Après la confession l’évêque a contacté « la ligne d’assistance », une ligne téléphonique ouverte par les mormons dans le but de donner des conseils en cas de problème. Ses interlocuteurs l’auraient dissuadé de joindre la police ou des travailleurs sociaux. En effet selon les responsables de l’Eglise, le clergé serait dispensé de faire des signalements en raison d’un privilège ecclésiastique, en cours en Arizona, qui protège le secret de la confession. La loi de l’Arizona stipule pourtant que « le clergé, les médecins, les infirmières ou toute personne s’occupant d’un enfant, qui croient raisonnablement qu’un enfant a été abusé ou négligé, doit signaler l’information à la police ou au Département de la sécurité des enfants de l’État ». Mais cette loi permet aussi de dispenser le clergé de l’obligations de communiquer des informations reçues en confession s’il l’estime « raisonnable et nécessaire » selon la doctrine de l’Eglise. Si l’Eglise mormone condamne les abus sexuels sur mineurs, elle estime aussi que dénoncer les agresseurs pourrait les empêcher « de se confesser et de se repentir et de sauver leur âme ». C’est pourquoi, les procédures disciplinaires sont soumises à la plus grande confidentialité possible.
L’évêque, qui a confessé Adams une année après qu’il a avoué les faits, a aussi essayé de convaincre la femme de ce dernier de le dénoncer, mais elle refuse en raison de violences conjugales. Robert Kim Mauzy, l’évêque qui lui succédera ne fera pas mieux. L’Eglise, quant à elle, se contentera seulement d’excommunier Adams. Laissé libre d’agir en toute impunité, il abusera pendant sept ans de sa fille aînée, puis de sa petite sœur six semaines seulement après sa naissance.
C’est grâce à la police néozélandaise que l’homme sera confondu pour ses crimes en 2017. L’une des nombreuses vidéos mettant en scène les abus perpétrés sur ses filles avait été repérée après l’arrestation d’un pédophile néozélandais. Arrêté, Adams se suicidera en prison.

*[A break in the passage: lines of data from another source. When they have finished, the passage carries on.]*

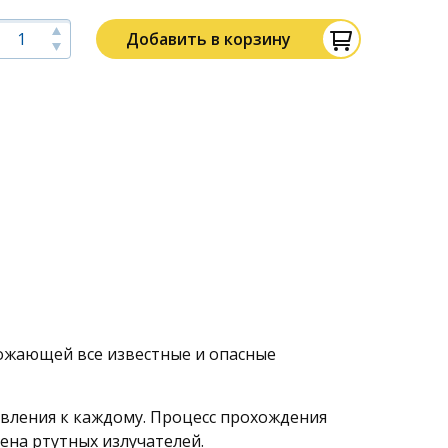
Добавить в корзину
ожающей все известные и опасные
равления к каждому. Процесс прохождения
ена ртутных излучателей.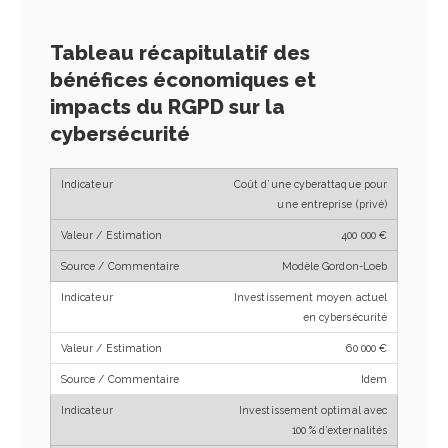
Tableau récapitulatif des
bénéfices économiques et
impacts du RGPD sur la
cybersécurité
Coût d’une cyberattaque pour
une entreprise (privé)
400 000 €
Modèle Gordon-Loeb
Investissement moyen actuel
en cybersécurité
60 000 €
Idem
Investissement optimal avec
100 % d’externalités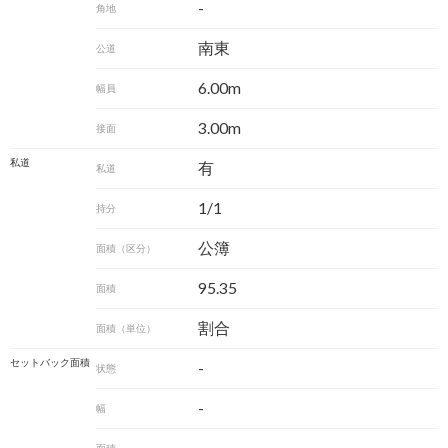
-
角地
南東
公道
6.00m
幅員
3.00m
接面
私道
有
私道
1/1
持分
公簿
面積（区分）
95.35
面積
割合
面積（単位）
セットバック面積
-
状態
-
幅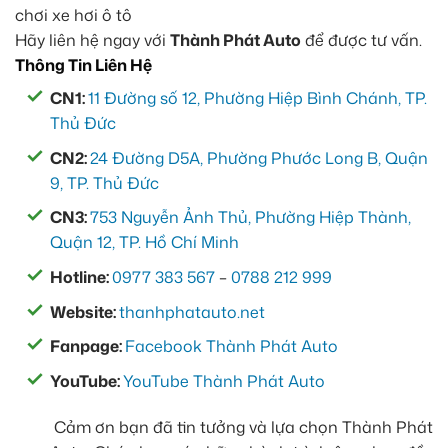
Hãy liên hệ ngay với
Thành Phát Auto
để được tư vấn.
Thông Tin Liên Hệ
CN1:
11 Đường số 12, Phường Hiệp Bình Chánh, TP.
Thủ Đức
CN2:
24 Đường D5A, Phường Phước Long B, Quận
9, TP. Thủ Đức
CN3:
753 Nguyễn Ảnh Thủ, Phường Hiệp Thành,
Quận 12, TP. Hồ Chí Minh
Hotline:
0977 383 567
–
0788 212 999
Website:
thanhphatauto.net
Fanpage:
Facebook Thành Phát Auto
YouTube:
YouTube Thành Phát Auto
Cảm ơn bạn đã tin tưởng và lựa chọn Thành Phát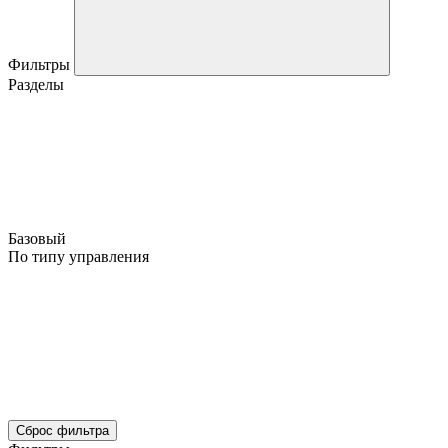
Фильтры
Разделы
Базовый
По типу управления
Сброс фильтра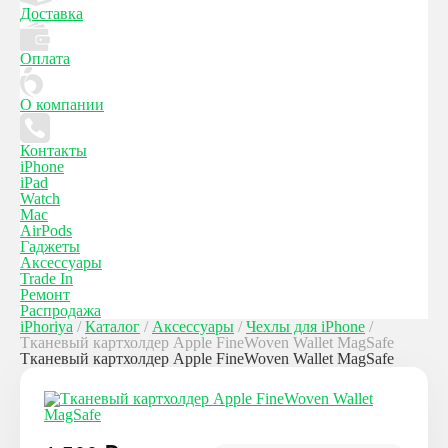
Доставка
Оплата
О компании
Контакты
iPhone
iPad
Watch
Mac
AirPods
Гаджеты
Аксессуары
Trade In
Ремонт
Распродажа
iPhoriya
/
Каталог
/
Аксессуары
/
Чехлы для iPhone
/
Тканевый картхолдер Apple FineWoven Wallet MagSafe
Тканевый картхолдер Apple FineWoven Wallet MagSafe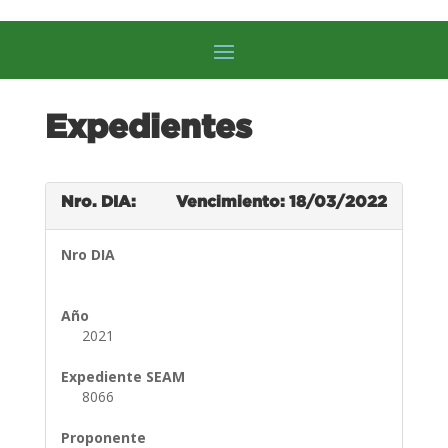
Expedientes
Nro. DIA:
Vencimiento: 18/03/2022
Nro DIA
Año
2021
Expediente SEAM
8066
Proponente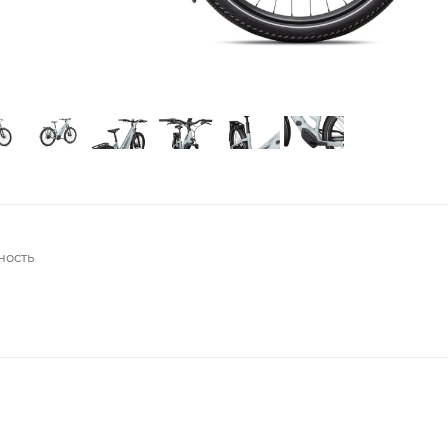
ность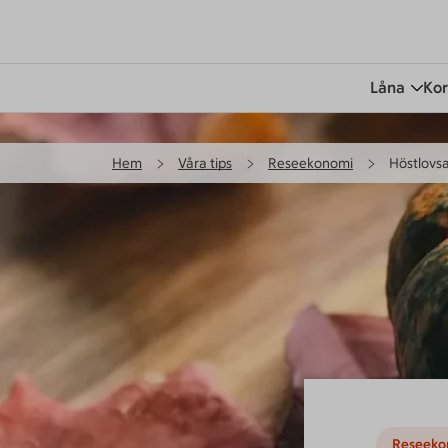
Låna
Kor
Hem
Våra tips
Reseekonomi
Höstlovsa
Reseeko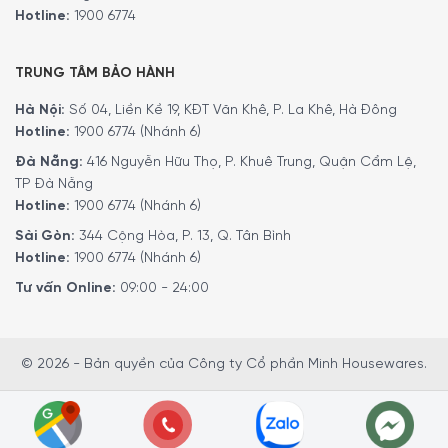
nhận được những tư vấn chi tiết và đặt mua sản phẩm.
Hotline:
1900 6774
Hoặc đặt hàng trực tiếp trên website
,
Minh House
sẽ gọi
lại để xác nhận đơn hàng với quý khách.
TRUNG TÂM BẢO HÀNH
Hà Nội:
Số 04, Liền Kề 19, KĐT Văn Khê, P. La Khê, Hà Đông
Hotline:
1900 6774 (Nhánh 6)
Đà Nẵng:
416 Nguyễn Hữu Thọ, P. Khuê Trung, Quận Cẩm Lệ,
TP Đà Nẵng
Hotline:
1900 6774 (Nhánh 6)
Sài Gòn:
344 Cộng Hòa, P. 13, Q. Tân Bình
Hotline:
1900 6774 (Nhánh 6)
Tư vấn Online:
09:00 - 24:00
minhhouseware.com.vn/…/may-hut-mui-bosch-
© 2026 - Bản quyền của Công ty Cổ phần Minh Housewares.
dwb77im50
5/5 - (1 bình chọn)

Mais cela n’a pas empêché trois des six enfants de la famille de porter plainte pour « négligence et conspiration en vue de dissimuler les abus sexuels sur mineurs », contre l’Église de Jésus-Christ des Saints des Derniers Jours et plusieurs de ses membres, dont les évêques Herrod et Mauzy.

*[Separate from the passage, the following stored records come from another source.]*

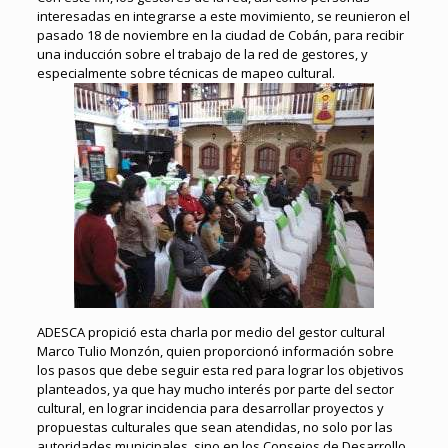
interesadas en integrarse a este movimiento, se reunieron el
pasado 18 de noviembre en la ciudad de Cobán, para recibir
una inducción sobre el trabajo de la red de gestores, y
especialmente sobre técnicas de mapeo cultural.
ADESCA propició esta charla por medio del gestor cultural
Marco Tulio Monzón, quien proporcionó información sobre
los pasos que debe seguir esta red para lograr los objetivos
planteados, ya que hay mucho interés por parte del sector
cultural, en lograr incidencia para desarrollar proyectos y
propuestas culturales que sean atendidas, no solo por las
autoridades municipales, sino en los Consejos de Desarrollo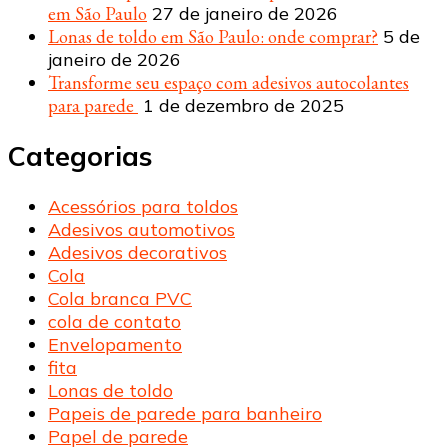
em São Paulo
27 de janeiro de 2026
Lonas de toldo em São Paulo: onde comprar?
5 de
janeiro de 2026
Transforme seu espaço com adesivos autocolantes
para parede
1 de dezembro de 2025
Categorias
Acessórios para toldos
Adesivos automotivos
Adesivos decorativos
Cola
Cola branca PVC
cola de contato
Envelopamento
fita
Lonas de toldo
Papeis de parede para banheiro
Papel de parede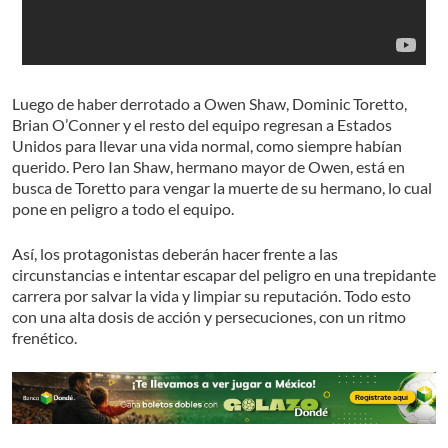
Luego de haber derrotado a Owen Shaw, Dominic Toretto,
Brian O’Conner y el resto del equipo regresan a Estados
Unidos para llevar una vida normal, como siempre habían
querido. Pero Ian Shaw, hermano mayor de Owen, está en
busca de Toretto para vengar la muerte de su hermano, lo cual
pone en peligro a todo el equipo.
Así, los protagonistas deberán hacer frente a las
circunstancias e intentar escapar del peligro en una trepidante
carrera por salvar la vida y limpiar su reputación. Todo esto
con una alta dosis de acción y persecuciones, con un ritmo
frenético.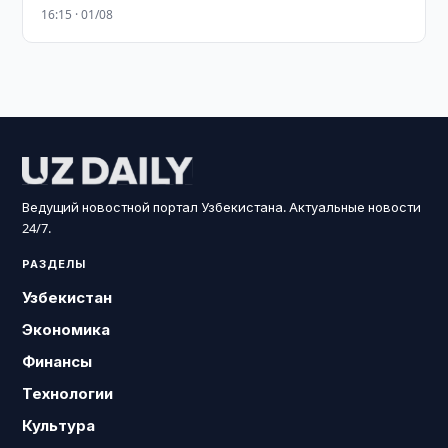
16:15 · 01/08
Ведущий новостной портал Узбекистана. Актуальные новости
24/7.
РАЗДЕЛЫ
Узбекистан
Экономика
Финансы
Технологии
Культура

Associated press s’est procuré des documents sous scellés d’une autre affaire d’abus survenue en Virginie occidentale. Les documents démontrent que le service d’assistance téléphonique serait un moyen de dissimuler les cas d’abus. Il aurait été ouvert en 1995 suite à une augmentation des poursuites judiciaires pour abus sexuels aux Etats-Unis. Les indemnisations obtenues par les victimes ont fait craindre aux mormons des procès coûteux.
Les appels reçus par le service d’assistance sont soumis à un protocole strict. Les écoutants ont pour consigne de ne conserver aucune information permettant d’identifier les protagonistes d’une affaire et doivent identifier si les abus ont pu être perpétrés par un responsable religieux. Ils ne doivent jamais conseiller à un prêtre de signaler un abus, les cas les plus sérieux étant transmis au cabinet d’avocats de l’Eglise couverts par le secret professionnel. Ce système aurait pu permettre à l’Eglise de dissimuler d’autres abus.
Face aux remous causés par ces révélations, les mormons ont réagi dans un communiqué dans lequel ils affirment que l’Eglise « enseigne et consacre d’énormes ressources et efforts pour prévenir, signaler et traiter les abus ». Ils ajoutent que « la nature et le but de la ligne d’assistance téléphonique de l’Église ont été sérieusement déformés dans un récent article de l’Associated Press ».
Selon un avocat de l’Église le clergé et ses avocats ont fait « des centaines de rapports » d’abus d’enfants aux autorités civiles en Arizona ces dernières années. Mais les enregistrements des appels étant systématiquement détruits, il est impossible de dénombrer les appels qui n’ont pas été transmis à la police ou aux responsables de la protection de l’enfance.